Reverend Donna Schaper
Karen Wilkin, “At the Galleries,” The Hudson Review, Winter 2019:
William Corwin’s sculptures, in “The Old Gods,” at Geary Contemporary, offered another take on the past, this time with archaeological overtones. The widely-traveled Corwin, trained as an architect and deeply knowledgeable about ancient history and scientific exploration of the ancient world, presented an installation that simultaneouslty evoked an archeological dig, a miniature ancient site, and a display of retrieved artifacts, albeit artifacts made of such unlikely materials—for the past—as Hydrocal. Corwin plays fast and loose with ancient cultures and with scale, constructing small objects, now chunky, now delicate, that shift between past and present, while seeming both intended to be the size they are and to refer to larger structures, such as monumental sculptures or architecture. A group of these, arrayed like the miniature ruins of an Egyptian temple on an expanse of sand, filled the center of the room, their associations with buildings and large-scale figures subverted by a scattering of ambiguous, narrow, curved forms, like the ribs of a giant creature or perhaps part of a shattered solar boat.
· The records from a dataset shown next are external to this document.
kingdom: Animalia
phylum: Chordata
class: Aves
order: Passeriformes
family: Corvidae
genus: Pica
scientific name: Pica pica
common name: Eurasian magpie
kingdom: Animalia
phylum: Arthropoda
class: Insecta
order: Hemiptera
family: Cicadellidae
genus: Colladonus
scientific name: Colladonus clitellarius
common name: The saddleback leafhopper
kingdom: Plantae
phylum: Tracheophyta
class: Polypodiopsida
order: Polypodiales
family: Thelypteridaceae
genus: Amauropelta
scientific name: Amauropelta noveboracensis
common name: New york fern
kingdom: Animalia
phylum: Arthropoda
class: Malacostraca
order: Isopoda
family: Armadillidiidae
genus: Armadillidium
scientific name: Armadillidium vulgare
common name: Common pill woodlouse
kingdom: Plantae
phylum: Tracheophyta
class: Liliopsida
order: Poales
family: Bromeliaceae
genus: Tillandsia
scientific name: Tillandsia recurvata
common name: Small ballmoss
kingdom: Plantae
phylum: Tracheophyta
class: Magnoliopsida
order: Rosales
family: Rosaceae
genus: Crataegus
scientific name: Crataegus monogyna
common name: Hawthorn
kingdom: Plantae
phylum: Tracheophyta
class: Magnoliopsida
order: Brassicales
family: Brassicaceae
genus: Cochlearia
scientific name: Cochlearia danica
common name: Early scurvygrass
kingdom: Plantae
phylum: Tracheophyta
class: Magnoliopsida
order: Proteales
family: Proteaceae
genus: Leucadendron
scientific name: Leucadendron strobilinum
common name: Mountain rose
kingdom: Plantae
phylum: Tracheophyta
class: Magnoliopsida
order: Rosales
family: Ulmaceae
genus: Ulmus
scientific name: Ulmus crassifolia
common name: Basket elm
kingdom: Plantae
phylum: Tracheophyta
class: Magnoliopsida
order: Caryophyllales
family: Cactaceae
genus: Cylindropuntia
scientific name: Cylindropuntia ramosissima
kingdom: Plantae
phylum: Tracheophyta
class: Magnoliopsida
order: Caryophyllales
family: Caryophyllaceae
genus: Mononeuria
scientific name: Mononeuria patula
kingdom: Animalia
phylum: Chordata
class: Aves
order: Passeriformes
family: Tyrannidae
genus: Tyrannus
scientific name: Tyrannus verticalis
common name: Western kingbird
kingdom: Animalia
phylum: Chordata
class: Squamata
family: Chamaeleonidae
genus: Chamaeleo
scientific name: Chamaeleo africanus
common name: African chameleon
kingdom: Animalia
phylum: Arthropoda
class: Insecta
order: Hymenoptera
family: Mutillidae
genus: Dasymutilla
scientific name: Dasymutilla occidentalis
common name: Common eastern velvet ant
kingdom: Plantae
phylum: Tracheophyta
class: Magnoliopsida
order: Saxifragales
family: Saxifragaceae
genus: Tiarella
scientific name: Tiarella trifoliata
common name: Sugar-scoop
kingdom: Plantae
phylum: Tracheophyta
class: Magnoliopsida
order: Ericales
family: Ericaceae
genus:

The more time we spent with Corwin’s multivalent objects, the more associations they provoked, but we also became increasingly aware of their specific properties. A repeated vertical form, for example, apparently distilled from a striding Egyptian figure, suggested that it had been built by stacking chunks of something like Styrofoam before being cast in pale Hydrocal. Wheels, hung on the wall, read at a distance like encrusted antique bronzes, parts of ancient chariots, perhaps, but revealed themselves, on closer acquaintance, as more insubstantial. The fairly large, free-standing Teeth (2018), a vertical stack of blocky forms, sand-cast in plaster, punctuated with wood, and lashed together with rope, hinted at another side of Corwin. Teeth provoked thoughts about dinosaurs and natural history museums, suggesting the remains of some giant, extinct creature, packaged, perhaps, for transportation from where they were excavated. But it was principally a casually constructed tower, articulated in ways that kept us noting its idiosyncrasies and enjoying the way each block revealed itself as different from the others, while remaining part of the stack. Such multiple readings distinguish Corwin’s work. We begin by trying to interpret his mysterious objects, finding clues in the many associations they provoke and sometimes in their titles. We give ourselves over to the narratives Corwin hints at, but we are ultimately convinced by formal invention. I have limited tolerance for work that requires verbal explication to make its worth felt. Corwin’s thoughtful, informed, and informative comments are very enriching, but in the end, his work stands on its own. Wishing to know more without having that wish fully satisfied simply makes us look harder.